A collection of adolescent books with Deaf Characters, websites, author interviews and book reviews.
Thursday, April 30, 2009
Nobody's Perfect: The Bilingual Musical
Last year, I went to see Nobody's Perfect, the bilingual musical, at the Kennedy Center. Now, thanks to the Anonymous Comment left on my blog, the performance may be coming to a place near you!
The national tour of Nobody's Perfect will indeed be passing through California (in early 2010). A venue in the San Diego area has released one of the performance dates:
Link to info on Poway show
Performance dates for other venues should be announced soon.
In the meantime, if you want to get your Nobody's Perfect fix there will be a youth production in Los Angeles County in May and June 2009:
Link to info on Palos Verdes show
The Palos Verdes youth production has the same director (Deaf West's Coy Middlebrook) as the Kennedy Center version. It stars Alana Smith, a very talented young actress from the California School for the Deaf in Riverside.
Sunday, April 26, 2009
Deaf American Poetry
Deaf American Poetry: An Anthology, John Lee Clark, Editor
Paperback: 280 pages
Publisher: Gallaudet University Press; 1st Edition edition (March 15, 2009)
Product Description
“The Deaf poet is no oxymoron,” declares editor John Lee Clark in his introduction to Deaf American Poetry: An Anthology. The 95 poems by 35 Deaf American poets in this volume more than confirm his point. From James Nack’s early metered narrative poem “The Minstrel Boy” to the free association of Kristi Merriweather’s contemporary “It Was His Movin’ Hands Be Tellin’ Me,” these Deaf poets display mastery of all forms prevalent during the past two centuries. Beyond that, E. Lynn Jacobowitz’s “In Memoriam: Stephen Michael Ryan” exemplifies a form unique to Deaf American poets, the transliteration of verse originally created in American Sign Language.
This anthology showcases for the first time the best works of Deaf poets throughout the nation’s history — John R. Burnet, Laura C. Redden, George M. Teegarden, Agatha Tiegel Hanson, Loy E. Golladay, Robert F. Panara, Mervin D. Garretson, Clayton Valli, Willy Conley, Raymond Luczak, Christopher Jon Heuer, Pamela Wright-Meinhardt, and many others. Each of their poems reflects the sensibilities of their times, and the progression of their work marks the changes that deaf Americans have witnessed through the years. In “The Mute’s Lament,” John Carlin mourns the wonderful things that he cannot hear, and looks forward to heaven where “replete with purest joys/My ears shall be unsealed, and I shall hear.” In sharp contrast, Mary Toles Peet, who benefitted from being taught by Deaf teachers, wrote “Thoughts on Music” with an entirely different attitude. She concludes her account of the purported beauty of music with the realization that “the music of my inward ear/Brings joy far more intense.”

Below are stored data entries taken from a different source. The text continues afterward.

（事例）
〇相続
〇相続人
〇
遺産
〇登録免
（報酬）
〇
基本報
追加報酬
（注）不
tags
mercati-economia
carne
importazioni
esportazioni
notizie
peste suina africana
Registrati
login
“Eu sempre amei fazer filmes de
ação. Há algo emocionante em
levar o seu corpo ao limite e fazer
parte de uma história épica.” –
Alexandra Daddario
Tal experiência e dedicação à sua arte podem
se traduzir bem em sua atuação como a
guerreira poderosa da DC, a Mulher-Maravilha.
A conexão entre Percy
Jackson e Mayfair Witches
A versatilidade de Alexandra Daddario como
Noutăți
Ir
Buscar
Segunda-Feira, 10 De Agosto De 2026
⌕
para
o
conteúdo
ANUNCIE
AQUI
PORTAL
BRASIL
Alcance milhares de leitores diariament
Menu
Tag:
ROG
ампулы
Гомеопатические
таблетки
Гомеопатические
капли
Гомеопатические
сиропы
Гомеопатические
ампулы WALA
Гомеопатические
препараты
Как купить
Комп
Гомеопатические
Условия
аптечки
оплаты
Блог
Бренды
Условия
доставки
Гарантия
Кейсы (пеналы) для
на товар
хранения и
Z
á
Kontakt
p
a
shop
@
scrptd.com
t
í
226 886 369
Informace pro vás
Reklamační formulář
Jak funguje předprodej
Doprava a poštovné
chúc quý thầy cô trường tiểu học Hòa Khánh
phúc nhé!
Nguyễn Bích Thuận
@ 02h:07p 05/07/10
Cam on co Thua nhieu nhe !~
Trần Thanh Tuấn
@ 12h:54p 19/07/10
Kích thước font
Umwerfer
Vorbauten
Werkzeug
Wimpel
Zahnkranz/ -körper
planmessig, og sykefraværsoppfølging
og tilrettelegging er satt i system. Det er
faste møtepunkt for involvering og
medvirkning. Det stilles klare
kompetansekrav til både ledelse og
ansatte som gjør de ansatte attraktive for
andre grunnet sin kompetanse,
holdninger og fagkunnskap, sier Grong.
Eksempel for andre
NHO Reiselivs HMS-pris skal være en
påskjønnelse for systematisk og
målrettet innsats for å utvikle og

Clark tracks these subtle shifts in awareness through telling, brief biographies of each poet. By doing so, he reveals in Deaf American Poetry how “the work of Deaf poets serves as a prism through which Deaf people can know themselves better and through which the rest of the world can see life in a new light.”
Monday, April 20, 2009
New Publication for those interested in 'Deafness'
Deaf Subjects: Between Identities and Places by Brenda Jo Brueggemann Hardcover: 224 pages
Publisher: NYU Press (May 1, 2009)
Language: English
ISBN-10: 0814799663
Product Description
In this probing exploration of what it means to be deaf, Brenda Brueggeman goes beyond any simple notion of identity politics to explore the very nature of identity itself. Looking at a variety of cultural texts, she brings her fascination with borders and between-places to expose and enrich our understanding of how deafness embodies itself in the world, in the visual, and in language.
Taking on the creation of the modern deaf subject, Brueggeman ranges from the intersections of gender and deafness in the work of photographers Mary and Frances Allen at the turn of the last century, to the state of the field of Deaf Studies at the beginning of our new century. She explores the power and potential of American Sign Language—wedged, as she sees it, between letter-bound language and visual ways of learning—and argues for a rhetorical approach and digital future for ASL literature.
The narration of deaf lives through writing becomes a pivot around which to imagine how digital media and documentary can be used to convey deaf life stories. Finally, she expands our notion of diversity within the deaf identity itself, takes on the complex relationship between deaf and hearing people, and offers compelling illustrations of the intertwined, and sometimes knotted, nature of individual and collective identities within Deaf culture.